Re: Heavily modified big table bloat even in auto vacuum is running

From: Amit Kapila <amit(dot)kapila16(at)gmail(dot)com>
To: Haribabu kommi <haribabu(dot)kommi(at)huawei(dot)com>
Cc: Tom Lane <tgl(at)sss(dot)pgh(dot)pa(dot)us>, PostgreSQL-development <pgsql-hackers(at)postgresql(dot)org>
Subject: Re: Heavily modified big table bloat even in auto vacuum is running
Date: 2013-11-12 03:17:24
Message-ID: CAA4eK1JjxcyBzGf2GfHpNe8JgzKQ4RE6exNsvVjc3R3PcuFi9w@mail.gmail.com
Views: Raw Message | Whole Thread | Download mbox | Resend email
Thread:
Lists: pgsql-hackers

On Mon, Nov 11, 2013 at 3:14 PM, Haribabu kommi
<haribabu(dot)kommi(at)huawei(dot)com> wrote:
> On 08 November 2013 18:35 Amit Kapila wrote:
>> On Fri, Nov 8, 2013 at 10:56 AM, Haribabu kommi
>> <haribabu(dot)kommi(at)huawei(dot)com> wrote:
>> > On 07 November 2013 09:42 Amit Kapila wrote:
>> >> I am not sure whether the same calculation as done for
>> new_rel_tuples
>> >> works for new_dead_tuples, you can once check it.

Data supplied:
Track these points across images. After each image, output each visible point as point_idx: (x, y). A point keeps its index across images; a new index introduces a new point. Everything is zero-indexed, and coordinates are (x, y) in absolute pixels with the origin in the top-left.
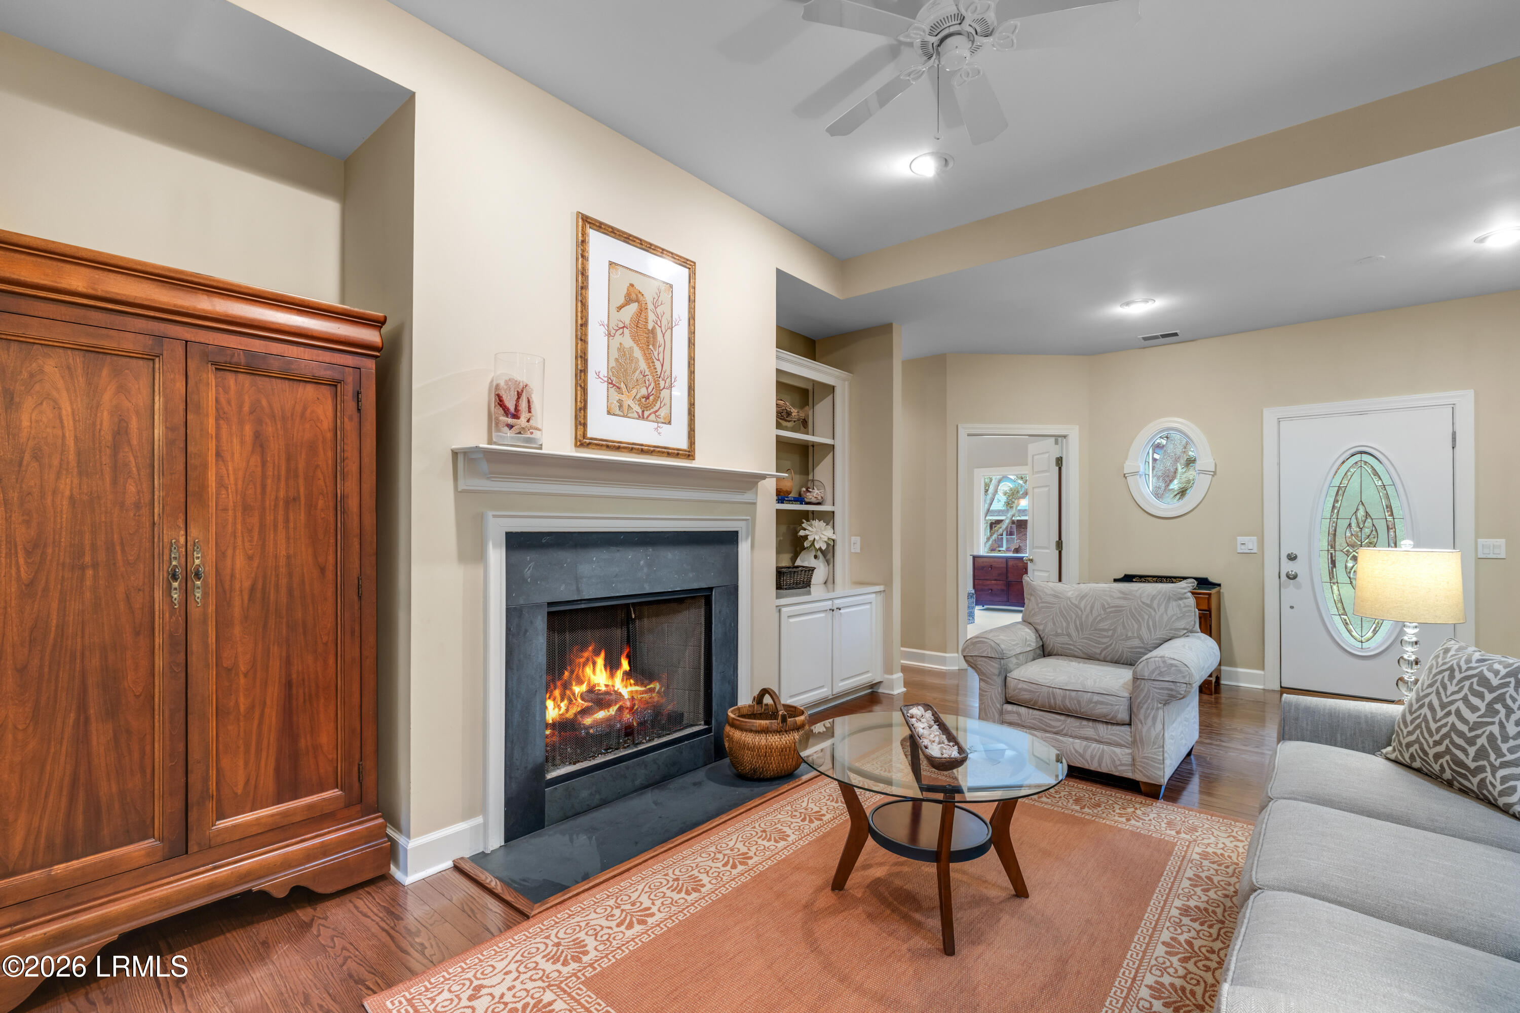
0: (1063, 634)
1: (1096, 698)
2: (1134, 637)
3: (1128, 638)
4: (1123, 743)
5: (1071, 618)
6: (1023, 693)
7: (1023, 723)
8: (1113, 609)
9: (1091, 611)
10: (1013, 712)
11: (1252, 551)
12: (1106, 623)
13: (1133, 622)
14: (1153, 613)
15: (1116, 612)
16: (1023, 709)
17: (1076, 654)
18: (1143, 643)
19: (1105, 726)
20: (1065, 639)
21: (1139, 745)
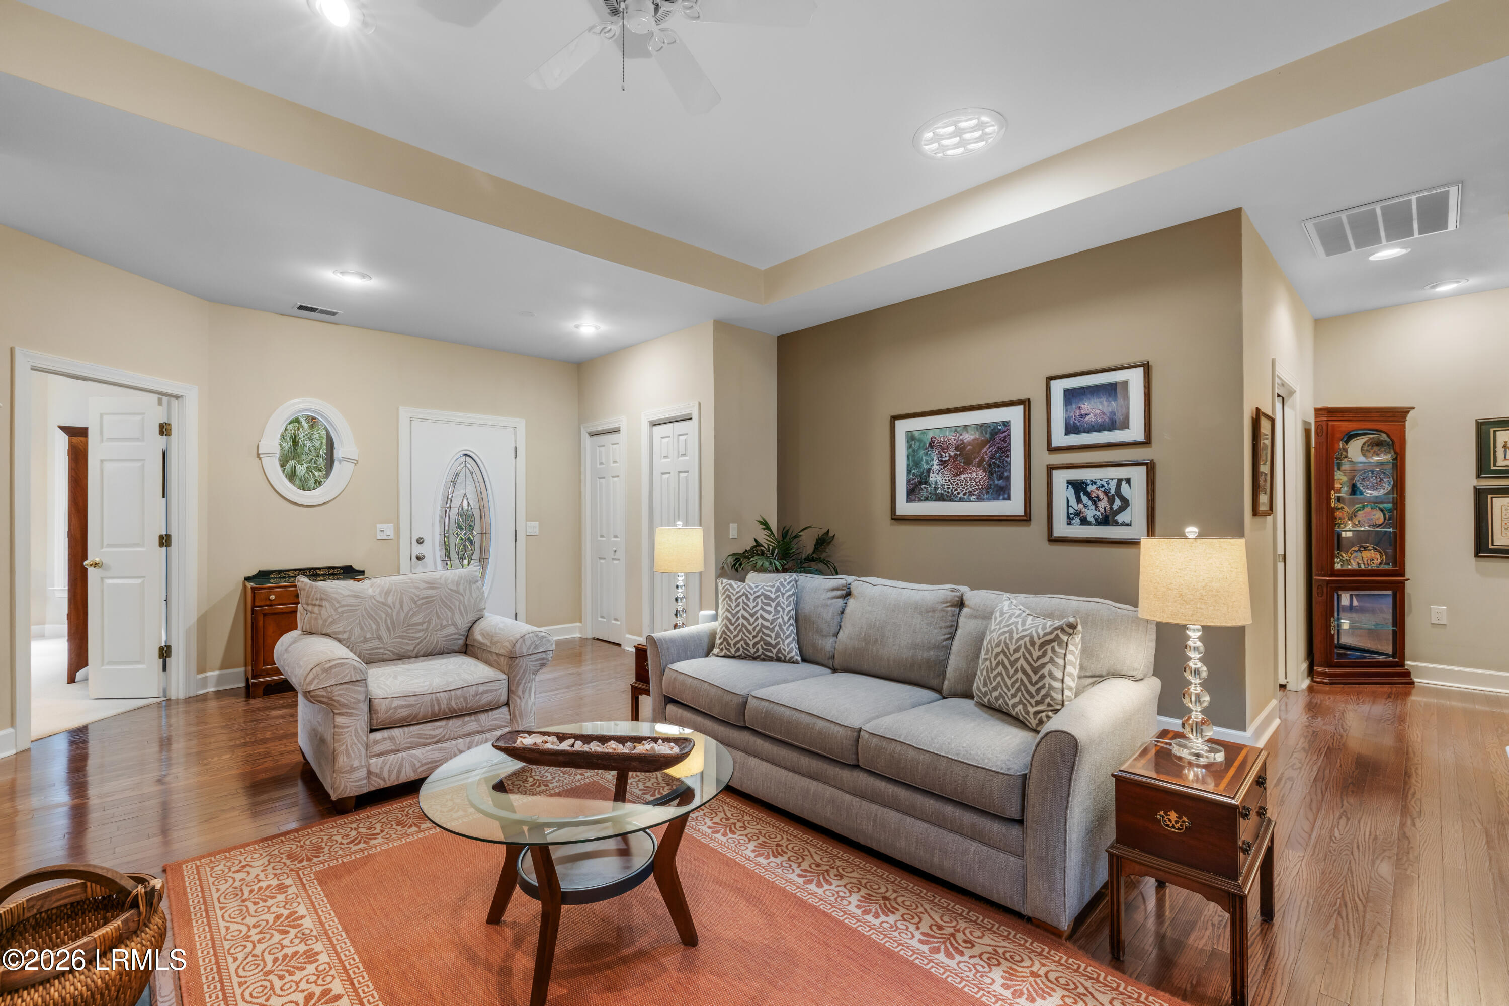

Actions to take:
1. In the mailing list message on table bloat, which mailing list is the message posted to?
2. Write what comes next in the mailing list message on table bloat, continuing from its last line.

Task answers:
1. pgsql-hackers

2.
>> >
>> > I didn't find any way to calculate new_dead_tuples like
>> new_rel_tuples.
>> > I will check it.
>> >
>> > The two approaches calculations are approximation values only.
>> >
>> > 1. Taking a copy of n_dead_tuples before VACUUM starts and then
>> subtract it once it is done.
>> > This approach doesn't include the tuples which are remains during
>> the vacuum operation.
>>
>> Wouldn't next or future vacuum's will make the estimate more
>> appropraite?
>
> Possible only when nkeep counter value (tuples not cleaned) is very less value.

Do you really expect too many dead tuples during Vacuum?

>> > 2. nkeep counter contains the tuples which are still visible to other
>> transactions.
>> > This approach doesn't include tuples which are deleted on pages
>> where vacuum operation is already finished.
>> >
>> > In my opinion the second approach gives the value nearer to the
>> actual
>> > value, because it includes some of the new dead tuples also. Please
>> correct me if anything wrong in my analysis.
>> I think main problem in nkeep logic is to come up with an estimation
>> algorithm similar to live tuples.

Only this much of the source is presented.